I wonder when Mary first experienced “the quickening”… the movement of a tiny baby Jesus in her womb. In my own experiences of maternity I remember it was long after my obstetrical team first detected an early fetal heartbeat.
(It is a profound moment that we modern parents experience: the audio detection of a human heartbeat in the womb, let alone the video rendering of an unborn child via an ultrasound exam!)
A healthy pregnancy, eventually, yields a profound knowledge of the presence of another. We women who have been privileged to become biological mothers, especially, cannot deny when it begins to occur.
A woman is not alone in the mystery of a growing nascent life inside her body. Another heart beats within. Another’s blood is circulating. Another unique soul awaits something more.
We mothers come to know our biological children in a way that defies proper explanation.
This heartbeat and these first stirrings are an advent of that first encounter face to face. And we await the birth of this tiny one that we know somewhat dimly, and yet intimately.
In my imagination, on the night Jesus was born, I wonder if Mary nuzzled him close to hear his Sacred Heart beat. And as He grew, I wonder again, of the many times the Child Jesus drew close to his mother’s breast only to fall asleep to the rhythm of her heartbeat under his ear.
It is a holy and sublime thing – both within the context of marriage, or within the context of the parent-child relationship – to fall asleep close enough to another person to experience the peaceful beating of their heart… Yet all of us, regardless of circumstance, did precisely that, at one time, within our mother’s womb. We were not alone in that dark confine. Comfort came from the heartbeat and nourishment of another who submitted and committed their body and lifeblood to our wellbeing and protection.

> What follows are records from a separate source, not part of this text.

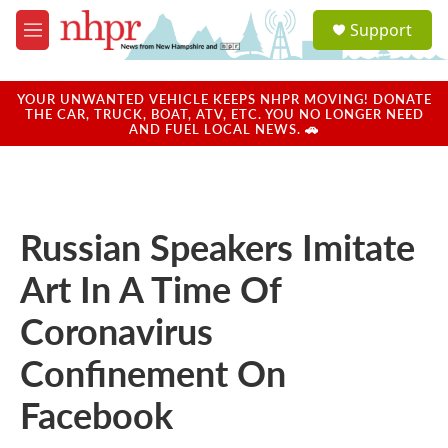
Skip to main content
S
Support
e
M
a
e
r
n
c
u
YOUR UNWANTED VEHICLE KEEPS NHPR MOVING! DONATE
h
THE CAR, TRUCK, BOAT, ATV, ETC. YOU NO LONGER NEED
AND FUEL LOCAL NEWS. 🚗
u
e
r
y
Russian Speakers Imitate
Art In A Time Of
Coronavirus
Confinement On
Facebook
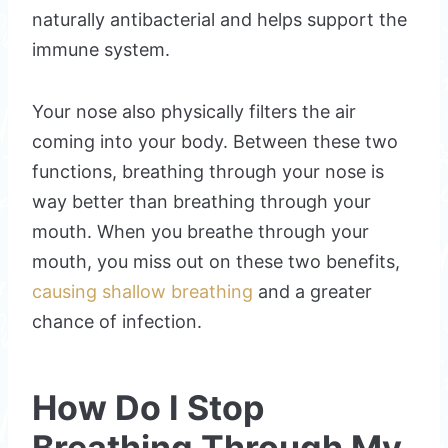
naturally antibacterial and helps support the
immune system.
Your nose also physically filters the air
coming into your body. Between these two
functions, breathing through your nose is
way better than breathing through your
mouth. When you breathe through your
mouth, you miss out on these two benefits,
causing shallow breathing
and a greater
chance of infection.
How Do I Stop
Breathing Through My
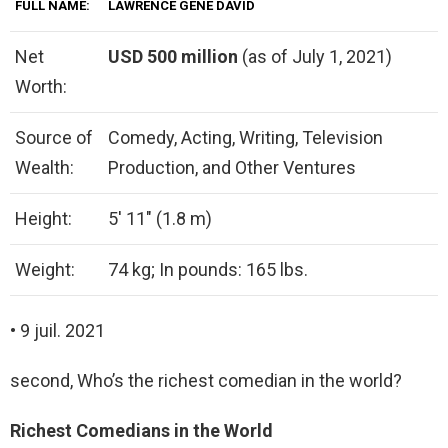
FULL NAME:
LAWRENCE GENE DAVID
Net
USD 500 million
(as of July 1, 2021)
Worth:
Source of
Comedy, Acting, Writing, Television
Wealth:
Production, and Other Ventures
Height:
5′ 11″ (1.8 m)
Weight:
74 kg; In pounds: 165 lbs.
• 9 juil. 2021
second, Who’s the richest comedian in the world?
Richest Comedians in the World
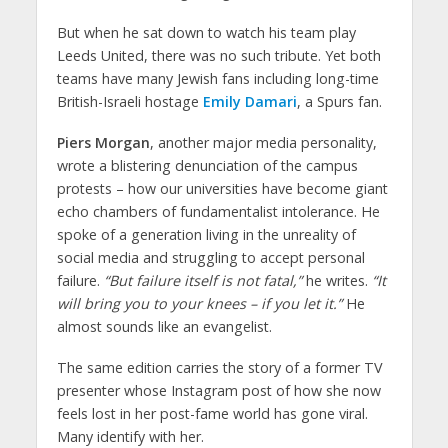
But when he sat down to watch his team play
Leeds United, there was no such tribute. Yet both
teams have many Jewish fans including long-time
British-Israeli hostage
Emily Damari
, a Spurs fan.
Piers Morgan
, another major media personality,
wrote a blistering denunciation of the campus
protests – how our universities have become giant
echo chambers of fundamentalist intolerance. He
spoke of a generation living in the unreality of
social media and struggling to accept personal
failure.
“But failure itself is not fatal,”
he writes.
“It
will bring you to your knees – if you let it.”
He
almost sounds like an evangelist.
The same edition carries the story of a former TV
presenter whose Instagram post of how she now
feels lost in her post-fame world has gone viral.
Many identify with her.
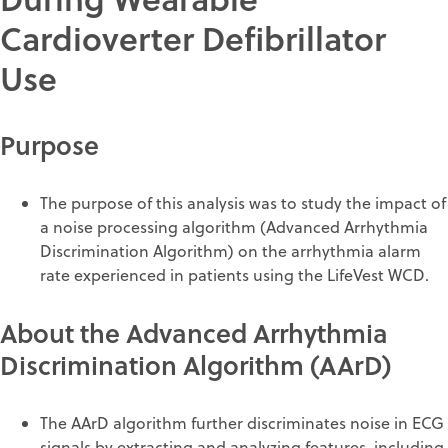
Cardioverter Defibrillator
Use
Purpose
The purpose of this analysis was to study the impact of
a noise processing algorithm (Advanced Arrhythmia
Discrimination Algorithm) on the arrhythmia alarm
rate experienced in patients using the LifeVest WCD.
About the Advanced Arrhythmia
Discrimination Algorithm (AArD)
The AArD algorithm further discriminates noise in ECG
signals by extracting and analyzing features, including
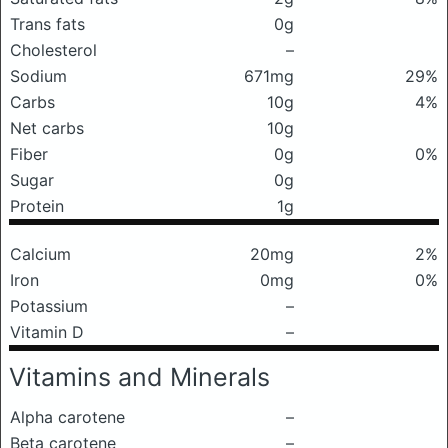
Trans fats
0g
Cholesterol
–
Sodium
671mg
29%
Carbs
10g
4%
Net carbs
10g
Fiber
0g
0%
Sugar
0g
Protein
1g
Calcium
20mg
2%
Iron
0mg
0%
Potassium
–
Vitamin D
–
Vitamins and Minerals
Alpha carotene
–
Beta carotene
–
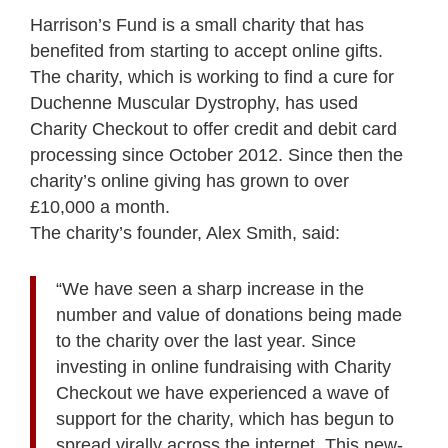
Harrison’s Fund is a small charity that has
benefited from starting to accept online gifts.
The charity, which is working to find a cure for
Duchenne Muscular Dystrophy, has used
Charity Checkout to offer credit and debit card
processing since October 2012. Since then the
charity’s online giving has grown to over
£10,000 a month.
The charity’s founder, Alex Smith, said:
“We have seen a sharp increase in the
number and value of donations being made
to the charity over the last year. Since
investing in online fundraising with Charity
Checkout we have experienced a wave of
support for the charity, which has begun to
spread virally across the internet. This new-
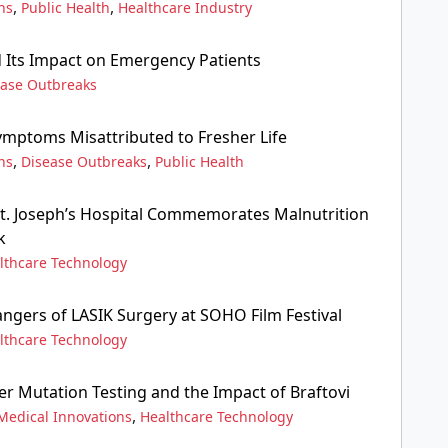
,
,
ns
Public Health
Healthcare Industry
Its Impact on Emergency Patients
ease Outbreaks
mptoms Misattributed to Fresher Life
,
,
ns
Disease Outbreaks
Public Health
. Joseph’s Hospital Commemorates Malnutrition
k
lthcare Technology
angers of LASIK Surgery at SOHO Film Festival
lthcare Technology
r Mutation Testing and the Impact of Braftovi
,
Medical Innovations
Healthcare Technology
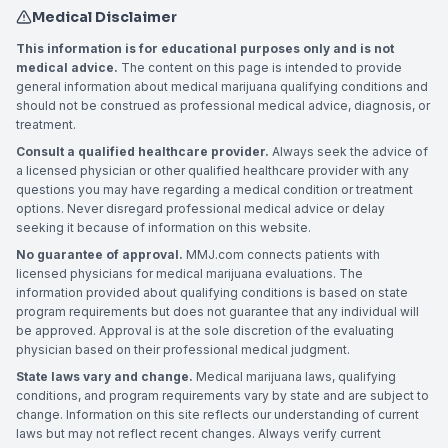
Medical Disclaimer
This information is for educational purposes only and is not
medical advice.
The content on this page is intended to provide
general information about medical marijuana qualifying conditions and
should not be construed as professional medical advice, diagnosis, or
treatment.
Consult a qualified healthcare provider.
Always seek the advice of
a licensed physician or other qualified healthcare provider with any
questions you may have regarding a medical condition or treatment
options. Never disregard professional medical advice or delay
seeking it because of information on this website.
No guarantee of approval.
MMJ.com connects patients with
licensed physicians for medical marijuana evaluations. The
information provided about qualifying conditions is based on state
program requirements but does not guarantee that any individual will
be approved. Approval is at the sole discretion of the evaluating
physician based on their professional medical judgment.
State laws vary and change.
Medical marijuana laws, qualifying
conditions, and program requirements vary by state and are subject to
change. Information on this site reflects our understanding of current
laws but may not reflect recent changes. Always verify current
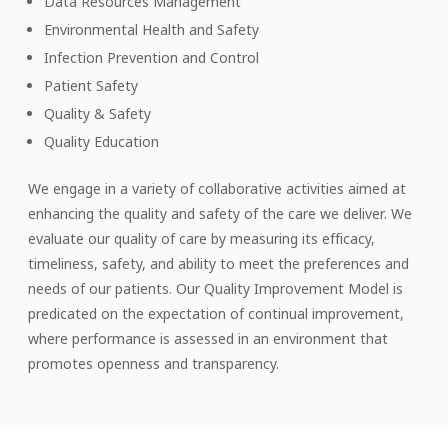
Data Resources Management
Environmental Health and Safety
Infection Prevention and Control
Patient Safety
Quality & Safety
Quality Education
We engage in a variety of collaborative activities aimed at
enhancing the quality and safety of the care we deliver. We
evaluate our quality of care by measuring its efficacy,
timeliness, safety, and ability to meet the preferences and
needs of our patients. Our Quality Improvement Model is
predicated on the expectation of continual improvement,
where performance is assessed in an environment that
promotes openness and transparency.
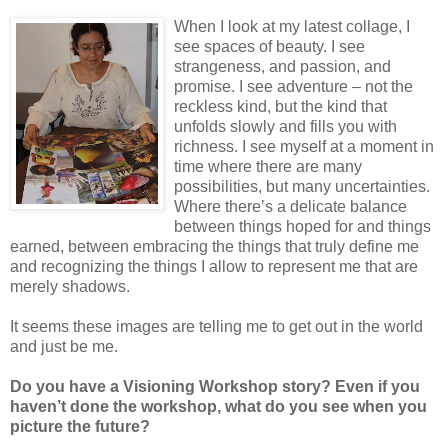
When I look at my latest collage, I
see spaces of beauty. I see
strangeness, and passion, and
promise. I see adventure – not the
reckless kind, but the kind that
unfolds slowly and fills you with
richness. I see myself at a moment in
time where there are many
possibilities, but many uncertainties.
Where there’s a delicate balance
between things hoped for and things
earned, between embracing the things that truly define me
and recognizing the things I allow to represent me that are
merely shadows.
It seems these images are telling me to get out in the world
and just be me.
Do you have a Visioning Workshop story? Even if you
haven’t done the workshop, what do you see when you
picture the future?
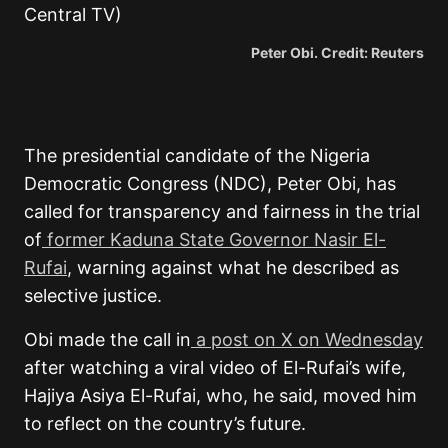
Peter Obi. Credit: Reuters
The presidential candidate of the Nigeria
Democratic Congress (NDC), Peter Obi, has
called for transparency and fairness in the trial
of
former Kaduna State Governor Nasir El-
Rufai
, warning against what he described as
selective justice.
Obi made the call in
a post on X on Wednesday
after watching a viral video of El-Rufai’s wife,
Hajiya Asiya El-Rufai, who, he said, moved him
to reflect on the country’s future.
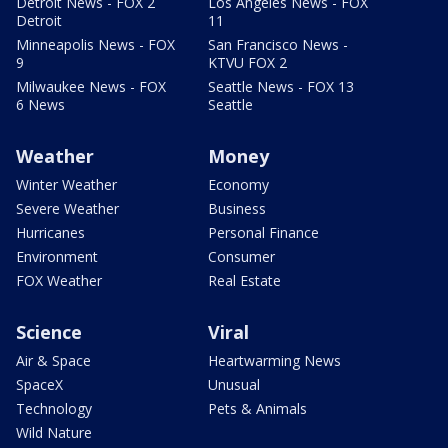
Detroit News - FOX 2
Los Angeles News - FOX
Detroit
11
Minneapolis News - FOX
San Francisco News -
9
KTVU FOX 2
Milwaukee News - FOX
Seattle News - FOX 13
6 News
Seattle
Weather
Money
Winter Weather
Economy
Severe Weather
Business
Hurricanes
Personal Finance
Environment
Consumer
FOX Weather
Real Estate
Science
Viral
Air & Space
Heartwarming News
SpaceX
Unusual
Technology
Pets & Animals
Wild Nature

Closeness. Heartbeat. Blood. Life. Relationship.
These are not just the proximities of maternity; they are the stuff of the once-invisible and inexpressible God entering our humanity and cleaving to us in ways unimaginable yet tangible.
It was, indeed, the start of something new… God who came as the Christ Child. Immanuel, “God-with-us”, taking on human flesh (Is 7:14.)
And Mary gave birth to her first-born son and wrapped him in swaddling cloths, and laid him in a manger… (Lk 2: 7.)
Still, God had something more in mind. What started with Mary’s maternity had ramifications for all of us.
For one day, many years later, at the Passover, the Lord Jesus vivified the bread and wine that was at that table. Consecrating bread and wine, he gave it to his friends, with the admonition to “do this” in perpetuity. (Lk 22:19-20.)
More than a sign, the Eucharist is his true Body and Blood. (Jn 6:53-56)
It is a way that we might share in receiving him inside our very selves.
Do we dare contemplate this? The heartbeat of the Holy One, the life of the Jesus himself – his Body, his Blood – inside our very being?
For as Mary said yes in receiving him, so must we. For He is the Truth, and the Life. And He made for us, a Way (Jn 14:6.)
Christ, who came to be God-with-us, came to love us: to baptize, forgive, heal, and to actually live inside us in a way that defies proper explanation in that it is transcendent.
And we have seen these transcendent moments before…
The Passover meal was God’s gift to the Jews to remind them of his intimate love, protection, and nourishment for them en route to their freedom from slavery to the Promised Land.
The Eucharist is the Savior’s gift to humanity to remind us of his intimate love, protection, and nourishment for us en route to freedom from sin and death to the promise of Heaven.
Finally, in receiving the Eucharist, we experience the closeness of Another – The Holy Other – God REAL and PRESENT with us and within us: His heart beating with ours…his holy blood pumping… his very life within us. It is the closest of relationships.
It is an invitation to draw ever nearer, this Christmas, to the One who loves us beyond our imaginations, tangibly.
It is the Advent of our meeting him… One Fine Day… “face to face” (1 Cor 13:12).